Lowry was irate in real time, then calmed down with the help of his teammates en route to a win. He handled the situation as well as possible in real time, and the following day, he expressed the proper amount of disgust at Stevens’ behavior.
He was direct and calm when he said Stevens should no longer be part of the NBA. That story isn’t going away, but it faded with another Raptors victory and the possibility that Golden State won’t win another championship this season.
When the Raptors traded DeRozan for Kawhi Leonard, Lowry was hurt. Ujiri and Lowry had a long conversation to clear the air.
Raptors guard Kyle Lowry (Photo: Dan Hamilton, USA TODAY Sports)
“This year there was a really good moment where we sat down and we really talked about what we wanted to accomplish, and it's a tough conversation but these are conversations that you have to have,” Ujiri said. “I did understand how Kyle felt when obviously we made the trade and it was tough. DeMar is his best friend. I do understand that completely. That's the toughest part of the business that we all talk about.”
As much as it hurt to see his friend traded, deep down Lowry understood his best chance to win a title was alongside Leonard.
At one point early in his Raptors tenure, Lowry thought he would be on the move again.

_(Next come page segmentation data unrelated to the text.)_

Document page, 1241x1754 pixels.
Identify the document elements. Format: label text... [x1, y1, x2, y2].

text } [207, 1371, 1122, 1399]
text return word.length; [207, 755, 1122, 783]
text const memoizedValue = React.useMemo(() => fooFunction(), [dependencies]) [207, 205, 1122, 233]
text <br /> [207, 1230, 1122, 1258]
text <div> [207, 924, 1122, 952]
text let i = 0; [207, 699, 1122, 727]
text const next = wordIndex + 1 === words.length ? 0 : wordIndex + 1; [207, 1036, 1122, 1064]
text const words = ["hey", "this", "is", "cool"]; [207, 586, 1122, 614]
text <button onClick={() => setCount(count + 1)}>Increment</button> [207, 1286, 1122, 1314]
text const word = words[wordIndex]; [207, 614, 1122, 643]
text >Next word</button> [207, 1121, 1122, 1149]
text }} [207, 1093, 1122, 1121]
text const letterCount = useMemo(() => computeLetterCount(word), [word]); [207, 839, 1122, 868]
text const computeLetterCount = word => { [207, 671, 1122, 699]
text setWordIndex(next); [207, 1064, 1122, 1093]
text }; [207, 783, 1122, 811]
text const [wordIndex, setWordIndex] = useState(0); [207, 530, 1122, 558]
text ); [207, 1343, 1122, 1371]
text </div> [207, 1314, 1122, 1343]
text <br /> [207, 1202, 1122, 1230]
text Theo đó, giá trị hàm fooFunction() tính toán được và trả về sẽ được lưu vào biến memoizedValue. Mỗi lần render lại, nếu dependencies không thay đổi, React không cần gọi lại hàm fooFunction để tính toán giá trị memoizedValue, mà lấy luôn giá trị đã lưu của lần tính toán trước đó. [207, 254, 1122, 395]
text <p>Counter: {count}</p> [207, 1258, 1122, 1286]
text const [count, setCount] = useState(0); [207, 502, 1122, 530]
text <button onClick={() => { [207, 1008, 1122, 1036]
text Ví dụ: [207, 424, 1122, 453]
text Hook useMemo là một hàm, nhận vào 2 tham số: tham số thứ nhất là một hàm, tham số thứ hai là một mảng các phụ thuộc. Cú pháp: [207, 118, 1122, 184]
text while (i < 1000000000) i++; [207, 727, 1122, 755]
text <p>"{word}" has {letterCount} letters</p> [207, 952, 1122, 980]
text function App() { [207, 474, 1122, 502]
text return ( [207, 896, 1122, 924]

“When I first got traded here I didn't really know what to expect,” Lowry said. “I thought I would be here a couple years and be out of here. But the organization is unbelievable, the ownership is unbelievable, management has been great. We have had great people come through here, players, coaches, and just kind of grown for me.”
Seven seasons later, Lowry, the Raptors and Toronto are close to something that seemed so far away for so long.